India’s leading IT company, Infosys, has announced a share buyback worth ₹18,000 crore. The biggest ever buyback aims to snap up 10 crore shares from the market. Infosys has set the price of ₹1,800 per share. This means atleat 19% premium to the current market price
Those who have Infosys shares can use this buyback to sell their shares at a higher price than the current market price. But before you make your decision, you need to know how this will impact your final returns and how much tax you will be liable to pay.
What is a share buyback?
When a company takes shares back from the market circulation and buys them from their existing shareholders, usually at a premium from the current market price, it’s called a share buyback. This can be used as a tool to increase earnings per share (EPS), offering support to a plummeting stock price. For investors and shareholders, this works as an offer to get profits at a premium.

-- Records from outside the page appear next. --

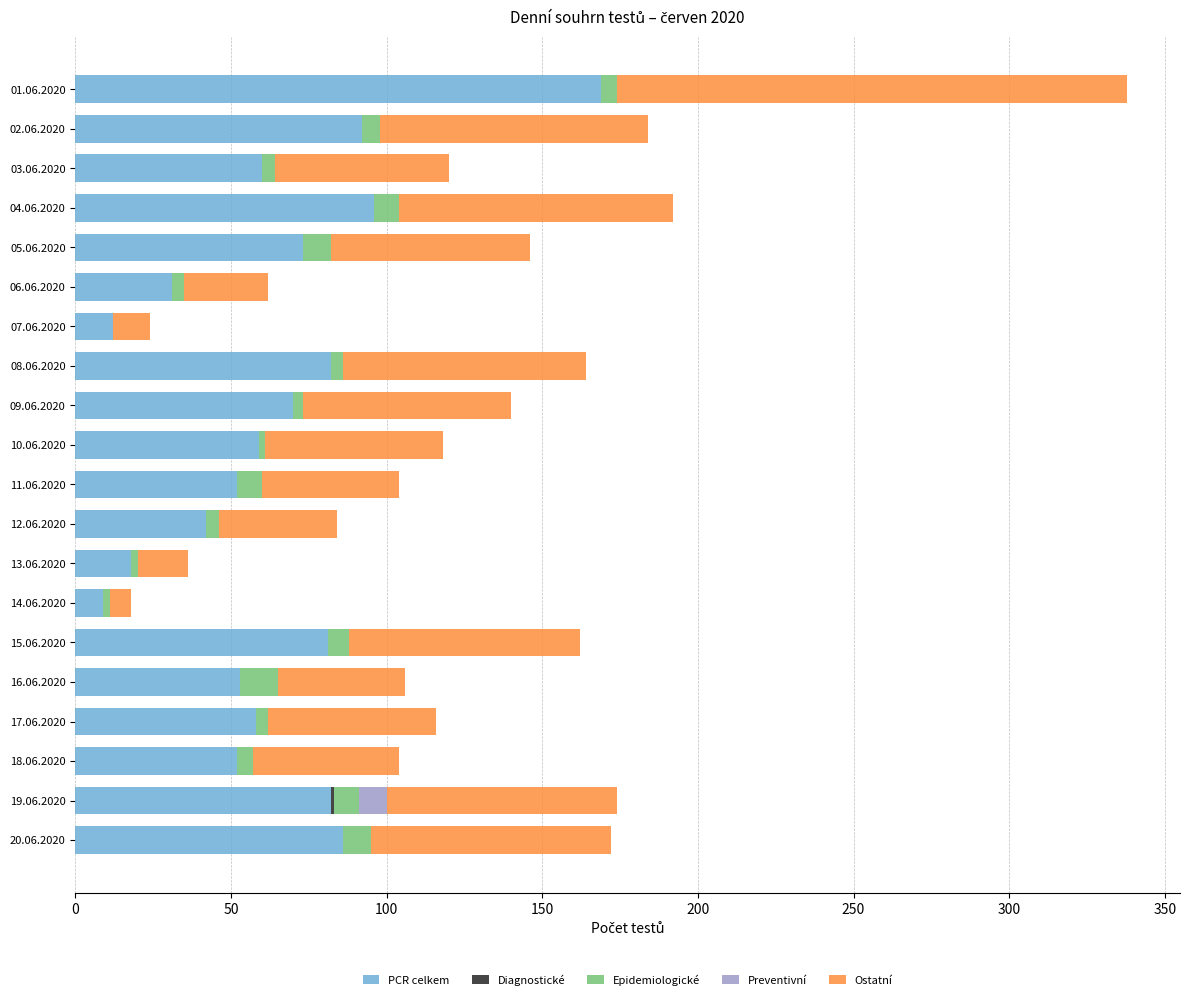

At which category is the sum across all series the highest?

01.06.2020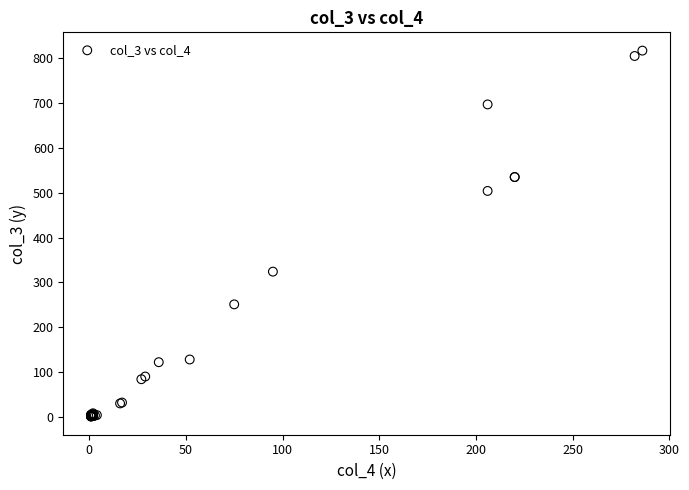

What Y value in the scatter plot is closest to 409?

324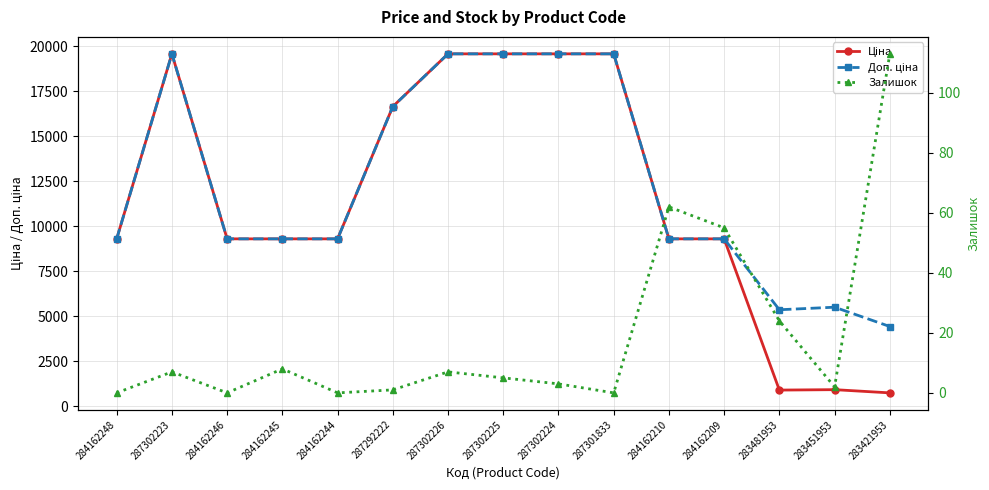

How many values in the Ціна series exceed 9290?

12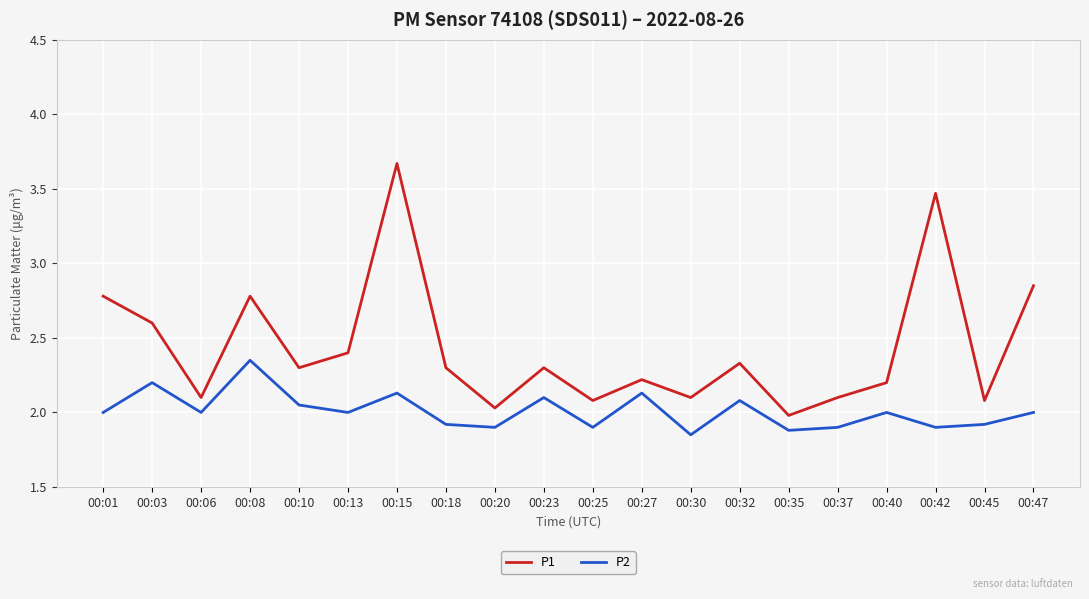

At 00:13, list the series in order from smallest to largest.

P2, P1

Tax implications of Infosys buyback
Since October 2024, earnings from share buybacks are treated as dividend income. This means the amount you receive from the buyback will be taxed as per the income tax slab you fall under.
The tax implication begins right from the top. Infosys will deduct 10% TDS on the buyback amount before crediting it to you. Apart from this, you also pay tax on the total amount of buyback as per your tax slab.
Let’s say you sell 100 Infosys shares in the buyback at ₹1,800 each.
- Your gross buyback amount is ₹1,80,000.
- Infosys deducts 10% TDS: ₹18,000.
- You receive ₹1,62,000 initially.
Now if you fall under the 0% tax slab, you pay no tax and can claim the TDS back. But if you fall under a 10% or 30% tax slab, your total tax liability goes up to ₹18,000 and ₹54,000, respectively.
Gross buyback amount |
Income Tax slab |
Tax rate for buyback amount |
Tax on buyback amount |
Tax after TDS |
Total Returns |
₹1,80,000 |
0% |
0% |
0 |
₹0 (TDS can be claimed back) |
₹18,000 |
₹1,80,000 |
10% |
10% |
₹18,000 |
₹0 |
₹1,62,000 |
₹1,80,000 |
30% |
30% |
₹54,000 |
₹36,000 |
₹1,26,000 |
What about the purchase price?
The price you paid for buying those Infosys shares in the first place does not go to waste. If you bought those shares at a price higher, you will have a capital loss that you can use to set off some of your capital gain and reduce your tax liability.
Let’s say, you bought a share at a purchase price of ₹2,000 per share and the buyback price is ₹1,800 per share, then the difference of ₹200 per share will be your capital loss.
But you can’t use this capital to set off with the dividend income from the Infosys buyback.
Who Benefits the Most?
Investors in lower tax slabs could benefit from tendering in their shares as they pay little to no tax on the earnings. While investors in higher tax brackets may be disincentivized due to a big tax hit.